Diario Vasco

«No vamos a crecer sin control, queremos poder mimar al corredor»

De los 2.750 corredores inscritos llegaron a la meta de la calle Zuloaga 2.350.
De los 2.750 corredores inscritos llegaron a la meta de la calle Zuloaga 2.350. / FOTOS: F. DE LA HERA
  • La caída de unas ramas en la Corniche a primera hora de la mañana supuso un problema de logística con los autobuses

  • La organización de la Donibane-Hondarribia, contenta con la 19ª edición

Un año más se celebró la 'Donibane Lohitzune-Hondarribia' y a grandes rasgos se puede decir que la decimonovena edición salió redonda.

2.750 corredores se habían inscrito pero, como ocurre habitualmente en este tipo de carreras, no todos tomaron la salida. Lionel Petriacq fue el vencedor en categoría masculina con un tiempo de 1h12:50 y en 2h43:40 paró el crono Catherine Franco, la última clasificada. Entre ambos entraron en meta otros 2.358 corredores. Más de la mitad de los mismos eran del otro lado del Bidasoa y muchos de ellos vinieron acompañados de familiares y amigos, por lo que en La Marina se escuchó mucho francés desde el mediodía hasta la hora de la comida. Para ellos es un doble atractivo de correr una media maratón y acabarla en Hondarribia, haciendo un plan de jornada completa.

En lo referente a la participación, en los últimos años se está subiendo paulatinamente el número de dorsales pero Josema Casares, de la organización, asegura que «no queremos crecer sin control y que se masifique la carrera. En las cifras en las que nos movemos nos sentimos cómodos y nos permite poder seguir mimando a los corredores y que se sientan como en casa».

Y eso que la demanda es grande. Este año se pusieron en circulación 250 dorsales más, llegando a 2.750 y los organizadores calculan que «se habrán quedado sin poder correr entre 800 y 1.000 personas. Pero si el año que viene aumentamos el número de dorsales lo haremos en cincuenta o cien, no creo que más».

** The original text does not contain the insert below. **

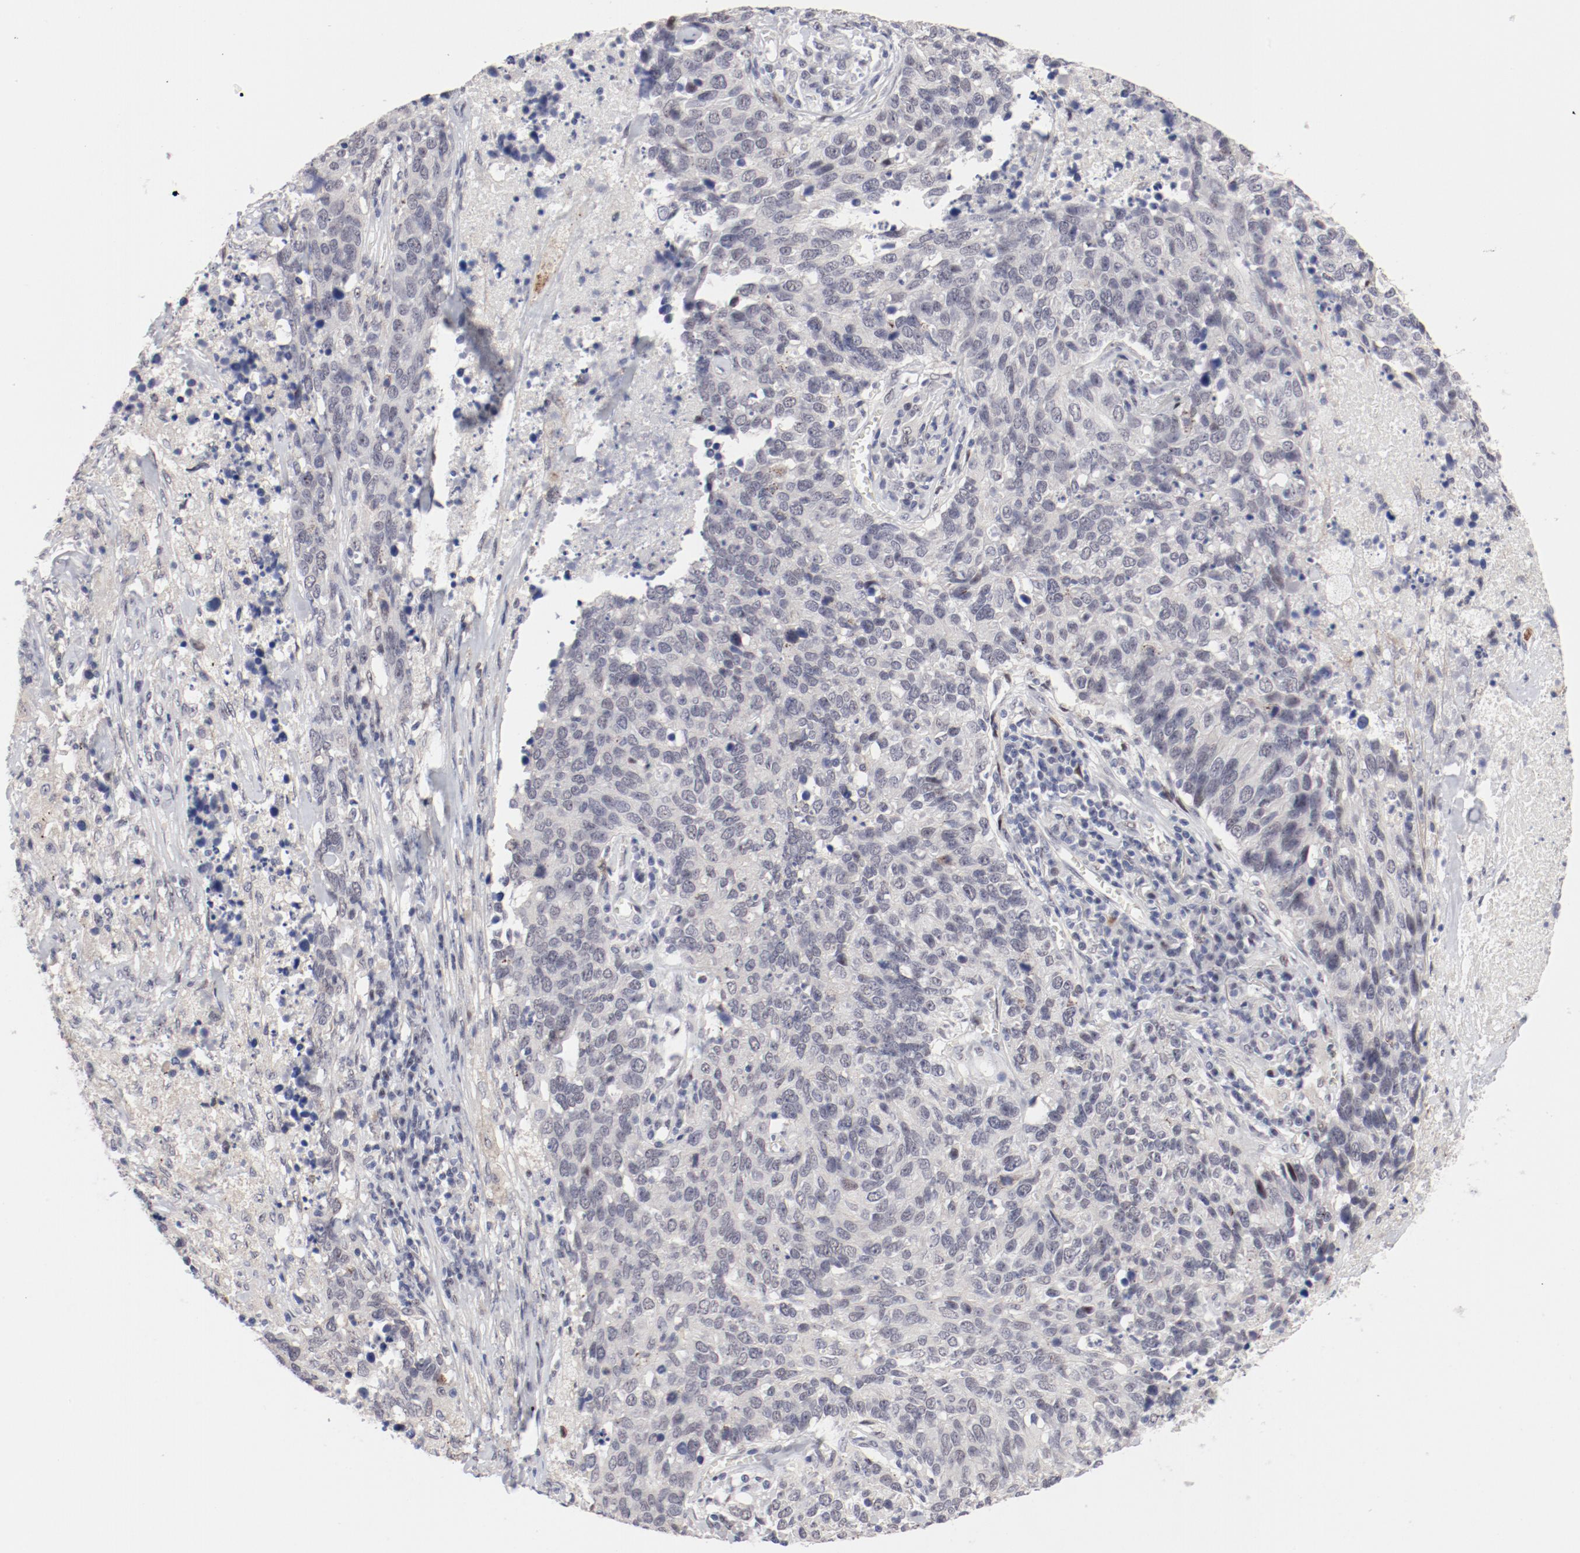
{"staining": {"intensity": "negative", "quantity": "none", "location": "none"}, "tissue": "lung cancer", "cell_type": "Tumor cells", "image_type": "cancer", "snomed": [{"axis": "morphology", "description": "Neoplasm, malignant, NOS"}, {"axis": "topography", "description": "Lung"}], "caption": "Lung malignant neoplasm was stained to show a protein in brown. There is no significant positivity in tumor cells.", "gene": "FSCB", "patient": {"sex": "female", "age": 76}}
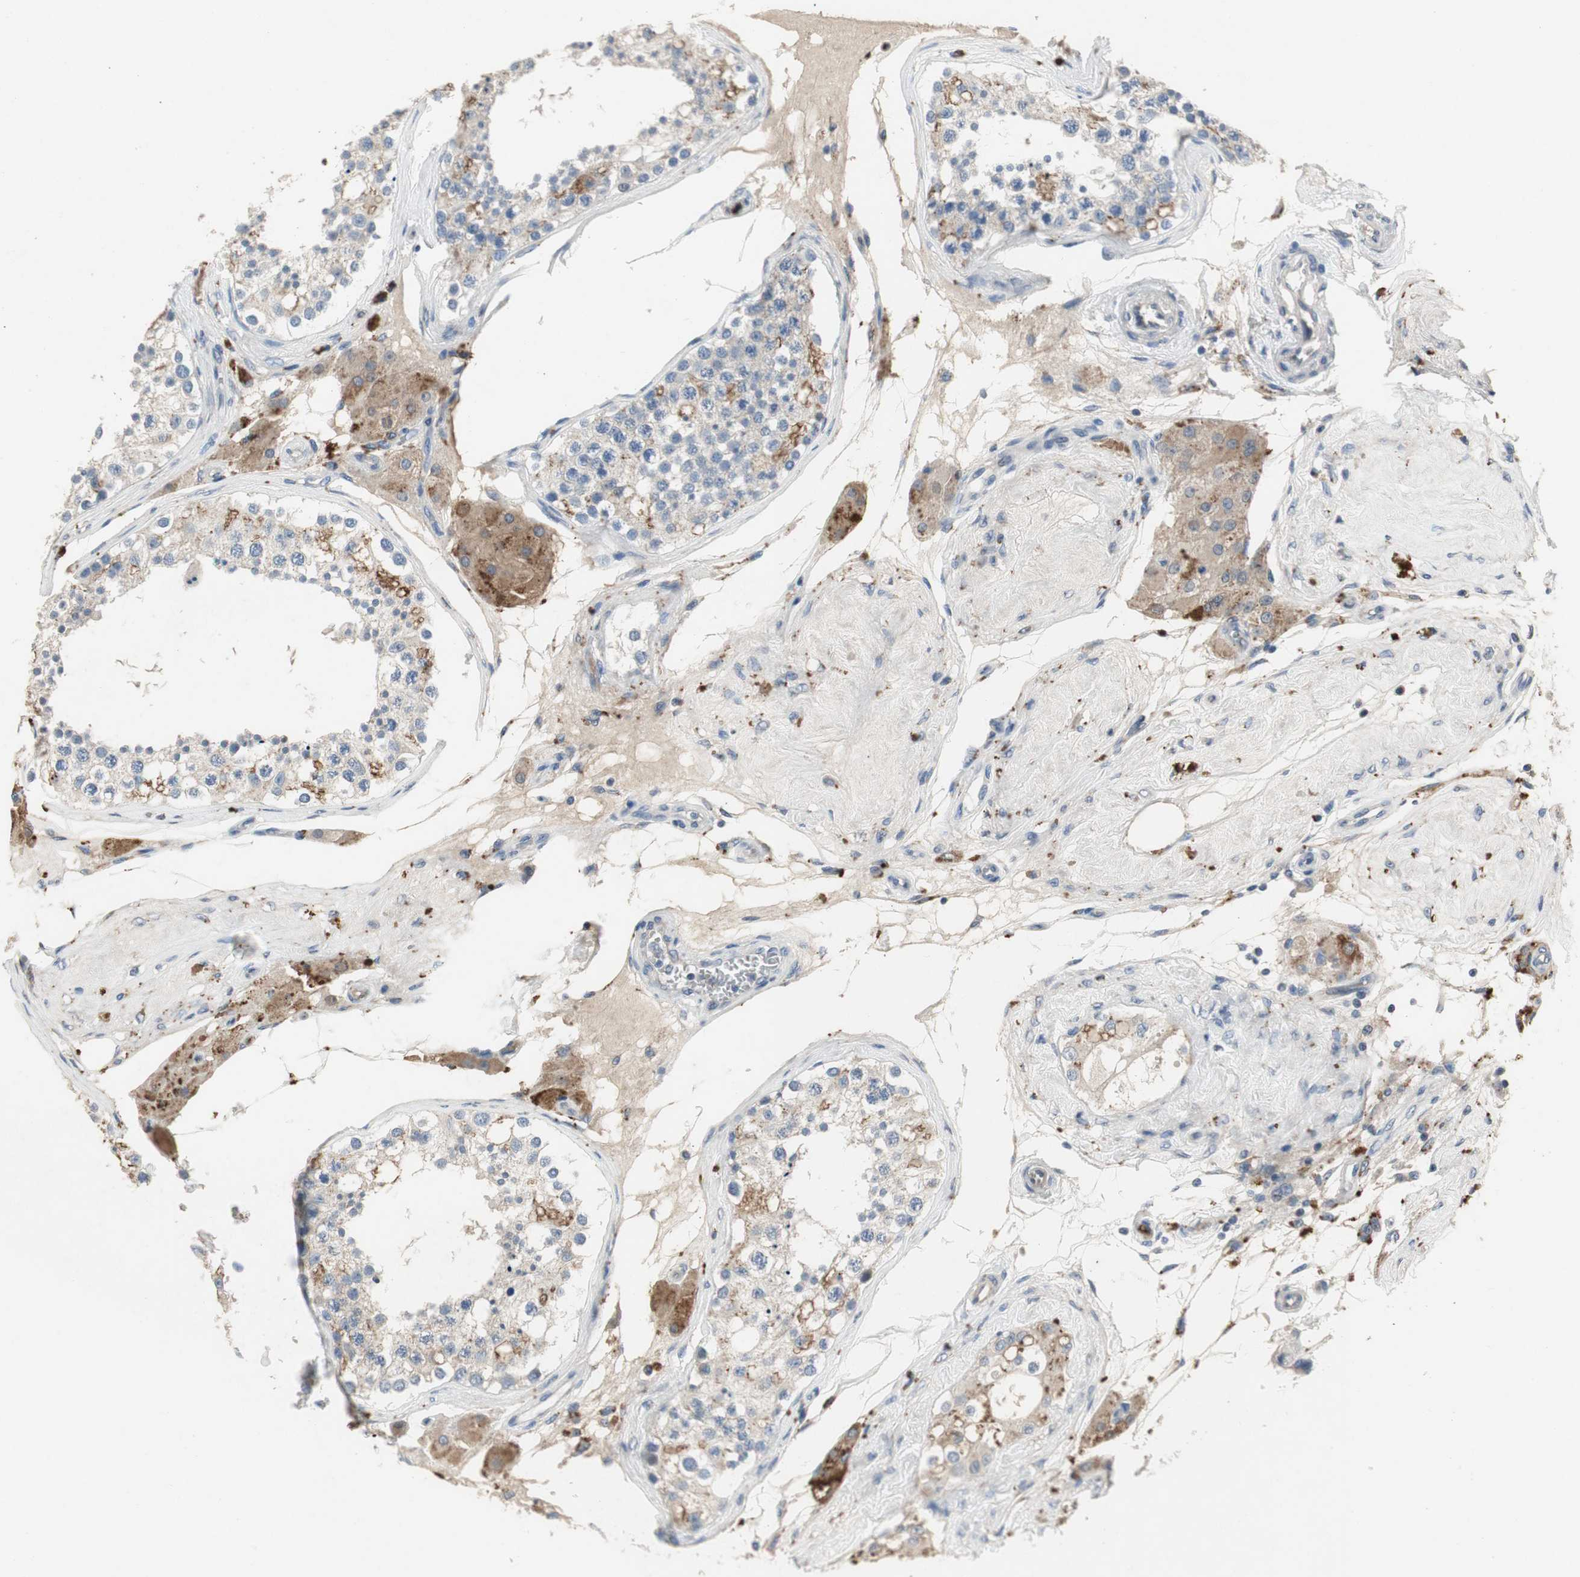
{"staining": {"intensity": "moderate", "quantity": "<25%", "location": "cytoplasmic/membranous"}, "tissue": "testis", "cell_type": "Cells in seminiferous ducts", "image_type": "normal", "snomed": [{"axis": "morphology", "description": "Normal tissue, NOS"}, {"axis": "topography", "description": "Testis"}], "caption": "Immunohistochemical staining of benign testis reveals moderate cytoplasmic/membranous protein staining in about <25% of cells in seminiferous ducts.", "gene": "ALPL", "patient": {"sex": "male", "age": 68}}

En el día después de la carrera, Casares señalaba que «supone un trabajo enorme organizar esta carrera pero todo salió bien, salvo pequeños detalles de los que tomamos nota para próximas ediciones».

Servicio de autobuses

No se puede controlar por ejemplo la caída de unas ramas por el fuerte viento en la Corniche a primera hora. «Se cerró la carretera y nos creó cierto nerviosismo, porque el servicio de autobuses va milimetrado y cualquier retraso de 5-10 minutos afecta a toda la cadena». Por suerte se subsanó el problema y los corredores pudieron llegar a la salida con los siete autobuses dispuestos, que a las dos de la tarde también llevaron a los participantes que lo querían a la zona de salida.

Una de las novedades de esta edición llegó también sobre ruedas, con un servicio móvil de baños públicos. «Una empresa nos lo propuso y, como era uno de los puntos de mejora que teníamos estudiados, hemos hecho la prueba. Los baños estuvieron en la salida, después en la playa de Hendaia a mitad de recorrido y también en meta. Y muchos corredores hicieron uso de ellos».

Una vez acabada la carrera y recogido el material, la organización ha apreciado que le sobra comida de la que se entrega a los corredores y que llega desde los patrocinadores. «Vamos a entregar esa comida a alguna asociación benéfica y la bebida se podrá reutilizar en la 'III Beñat Elzo Mendi Lasterketa', que es dentro de diez días».